Over the next five years, SVS&E will be working with the government and local Chinese investors to build youth leagues and industrial leagues, in addition to developing hockey venues across the country.
“The Sharks and SVS&E move into China demonstrates that the Bay Area’s and Silicon Valley’s innovation and envious global connections extend beyond the realm of business, and now into the world of sport. The announcement further cements the role of the Bay Area and its companies as the gateway between China and the United States. At their hearts, both Shanghai and San Jose are frontier cities, and this is a pioneering effort worthy of their reputation,” said Jim Wunderman, president and CEO, the Bay Area Council.

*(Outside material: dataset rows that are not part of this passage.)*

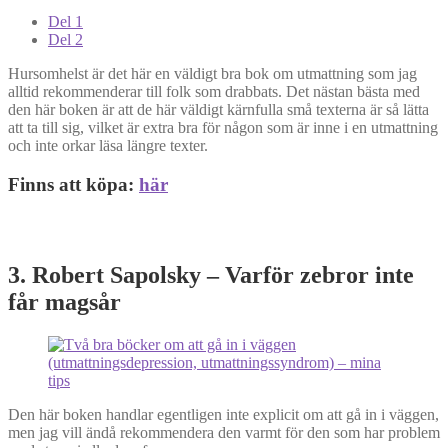
Del 1
Del 2
Hursomhelst är det här en väldigt bra bok om utmattning som jag
alltid rekommenderar till folk som drabbats. Det nästan bästa med
den här boken är att de här väldigt kärnfulla små texterna är så lätta
att ta till sig, vilket är extra bra för någon som är inne i en utmattning
och inte orkar läsa längre texter.
Finns att köpa:
här
3. Robert Sapolsky – Varför zebror inte
får magsår
Den här boken handlar egentligen inte explicit om att gå in i väggen,
men jag vill ändå rekommendera den varmt för den som har problem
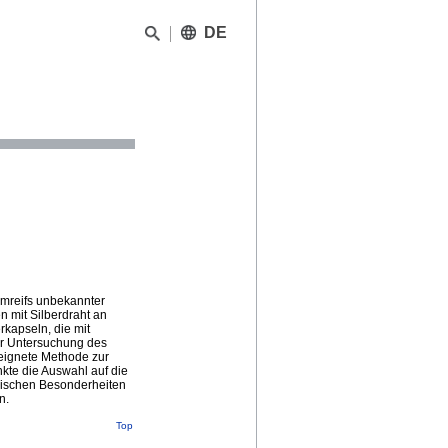
DE
rmreifs unbekannter
n mit Silberdraht an
rkapseln, die mit
er Untersuchung des
eeignete Methode zur
kte die Auswahl auf die
ischen Besonderheiten
n.
Top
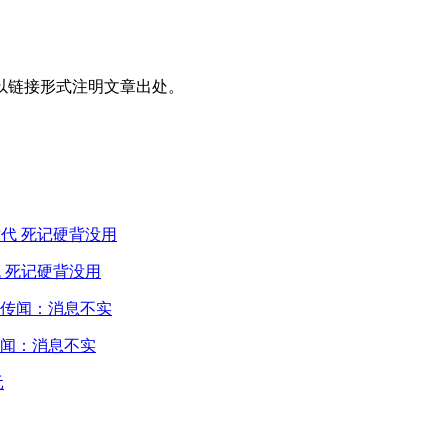
以链接形式注明文章出处。
 死记硬背没用
闻：消息不实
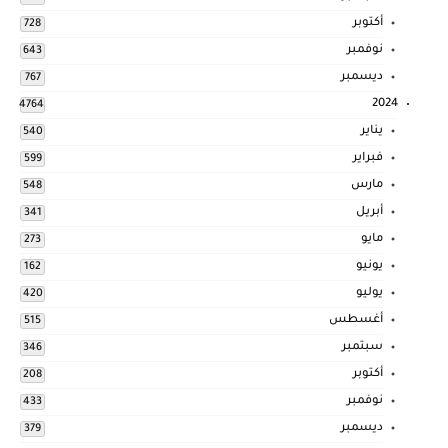
أكتوبر
728
نوفمبر
643
ديسمبر
767
2024
4764
يناير
540
فبراير
599
مارس
548
أبريل
341
مايو
273
يونيو
162
يوليو
420
أغسطس
515
سبتمبر
346
أكتوبر
208
نوفمبر
433
ديسمبر
379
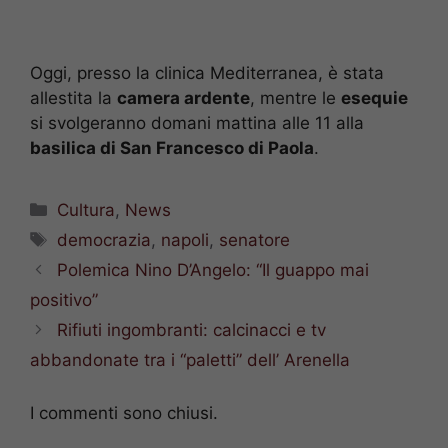
Oggi, presso la clinica Mediterranea, è stata
allestita la
camera ardente
, mentre le
esequie
si svolgeranno domani mattina alle 11 alla
basilica di San Francesco di Paola
.
Categorie
Cultura
,
News
Tag
democrazia
,
napoli
,
senatore
Polemica Nino D’Angelo: “Il guappo mai
positivo”
Rifiuti ingombranti: calcinacci e tv
abbandonate tra i “paletti” dell’ Arenella
I commenti sono chiusi.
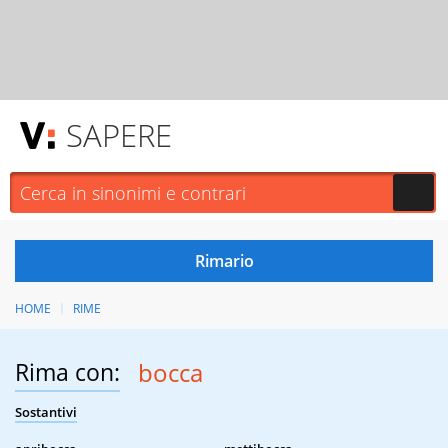
SAPERE
HOME
RIME
Rima con:
bocca
Sostantivi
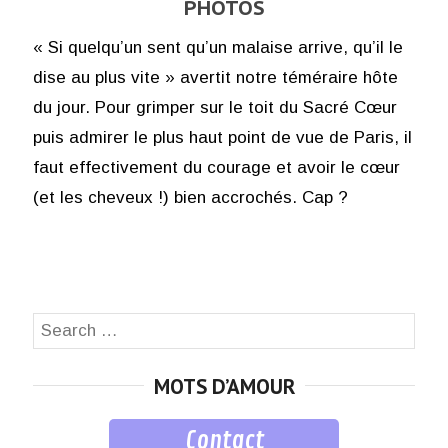
PHOTOS
« Si quelqu’un sent qu’un malaise arrive, qu’il le
dise au plus vite » avertit notre téméraire hôte
du jour. Pour grimper sur le toit du Sacré Cœur
puis admirer le plus haut point de vue de Paris, il
faut effectivement du courage et avoir le cœur
(et les cheveux !) bien accrochés. Cap ?
Search
SEA
for:
MOTS D’AMOUR
Contact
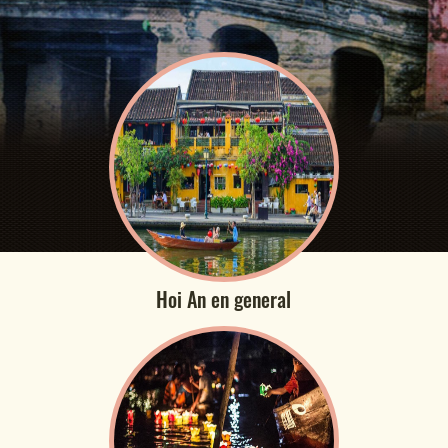
Hoi An en general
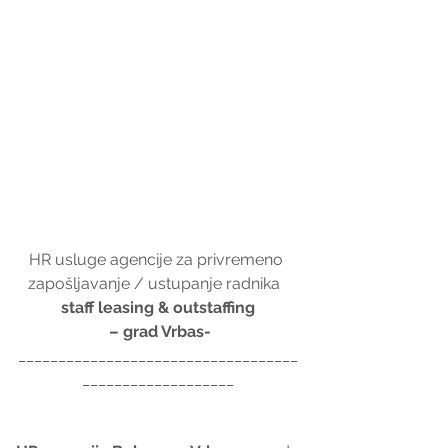
HR usluge agencije za privremeno 
zapošljavanje / ustupanje radnika  
staff leasing & outstaffing
– grad Vrbas-
___________________________________
___________________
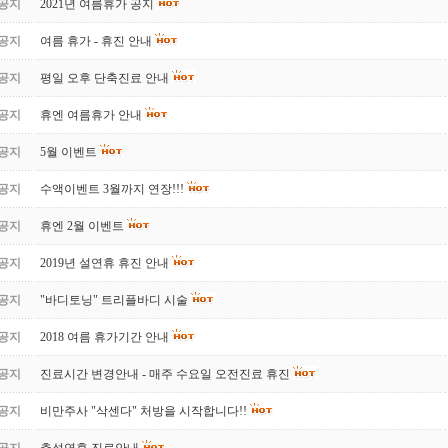
공지
2021년 여름휴가 공지
공지
여름 휴가 - 휴진 안내
공지
평일 오후 단축진료 안내
공지
휴엔 여름휴가 안내
공지
5월 이벤트
공지
수액이벤트 3월까지 연장!!!
공지
휴엔 2월 이벤트
공지
2019년 설연휴 휴진 안내
공지
"바디토닝" 트리플바디 시술
공지
2018 여름 휴가기간 안내
공지
진료시간 변경안내 - 매주 수요일 오전진료 휴진
공지
비만주사 "삭센다" 처방을 시작합니다!!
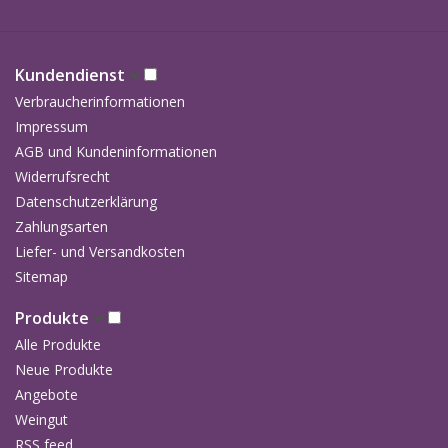
Kundendienst
Verbraucherinformationen
Impressum
AGB und Kundeninformationen
Widerrufsrecht
Datenschutzerklärung
Zahlungsarten
Liefer- und Versandkosten
Sitemap
Produkte
Alle Produkte
Neue Produkte
Angebote
Weingut
RSS feed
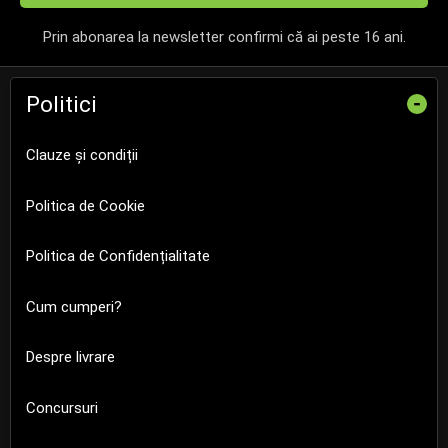
Prin abonarea la newsletter confirmi că ai peste 16 ani.
Politici
-
Clauze și condiții
Politica de Cookie
Politica de Confidențialitate
Cum cumperi?
Despre livrare
Concursuri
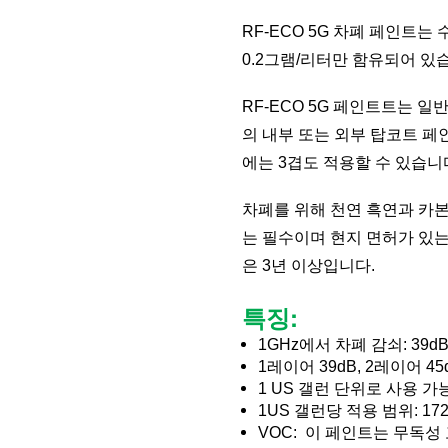
RF-ECO 5G 차폐 페인트
0.2그램/리터만 함유되어 있습
RF-ECO 5G 페인트트는 
의 내부 또는 외부 탑코트 페
에는 3겹도 적용할 수 있습니
차폐를 위해 천연 흑연과 카본
는 필수이며 현지 면허가 있는
은 3년 이상입니다.
특징:
1GHz에서 차폐 감쇠: 39dB / 
1레이어 39dB, 2레이어 45
1 US 갤런 단위로 사용 가
1US 갤런당 적용 범위: 172 -
VOC:  이 페인트는 무독성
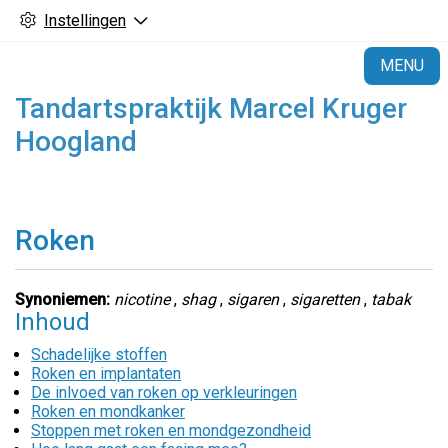
Instellingen
H
MENU
Tandartspraktijk Marcel Kruger
Hoogland
Roken
Synoniemen:
nicotine
,
shag
,
sigaren
,
sigaretten
,
tabak
Inhoud
Schadelijke stoffen
Roken en implantaten
De inlvoed van roken op verkleuringen
Roken en mondkanker
Stoppen met roken en mondgezondheid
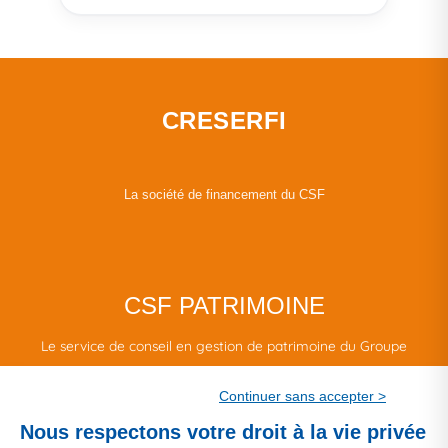
CRESERFI
La société de financement du CSF
CSF PATRIMOINE
Le service de conseil en gestion de patrimoine du Groupe
CSF.
Continuer sans accepter >
Une marque de CSF Assurances
Nous respectons votre droit à la vie privée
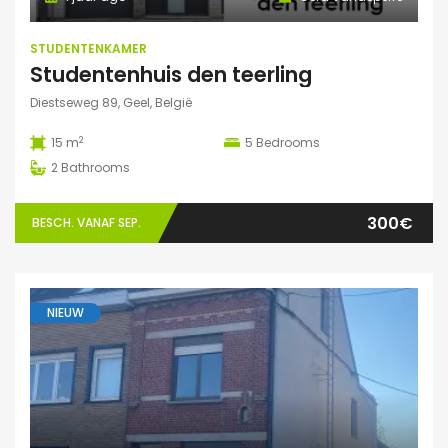
STUDENTENKAMER
Studentenhuis den teerling
Diestseweg 89, Geel, België
2
15 m
5
Bedrooms
2
Bathrooms
300€
BESCH. VANAF SEP.
NIEUW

In 2007, the Bay Area Council, representing more than 275 of the largest employers in the San Francisco-Silicon Valley-Oakland Bay Area region, and the Shanghai-Hong Kong Council for the Promotion and Development of Yangtze, commonly known as the Yangtze Council, representing leading companies in the Shanghai/Yangtze region, signed the first region-to-region memorandum of understanding (MOU) aimed at strengthening the global competitiveness of both regions by setting up a framework for increasing economic cooperation.
The City of San Jose participates through the Bay Area Council in a collaborative relationship with the Yangtze Council. Key areas of collaboration include arts and entertainment, clean technology, and venture capital.
According to San Jose Councilmember Sam Liccardo, in addition to growing a San Jose entity overseas, there are other significant benefits of this expansion.
“The expansion of the Sharks franchise is a way to extend a leading San Jose brand and expertise internationally,” said Liccardo.
According to the latest U.S. Census Bureau statistics, the San Jose Metro Area is home to the largest Chinese population in the Bay Area. This presence in Silicon Valley is seen as a force to further the Sharks success overseas.
“San Jose’s existing recognition here within the Chinese community will help fuel awareness aboard. The two-way business and cultural exchange through this arrangement will further build a strong alliance between our region and the Yangtze River Delta,” Liccardo said.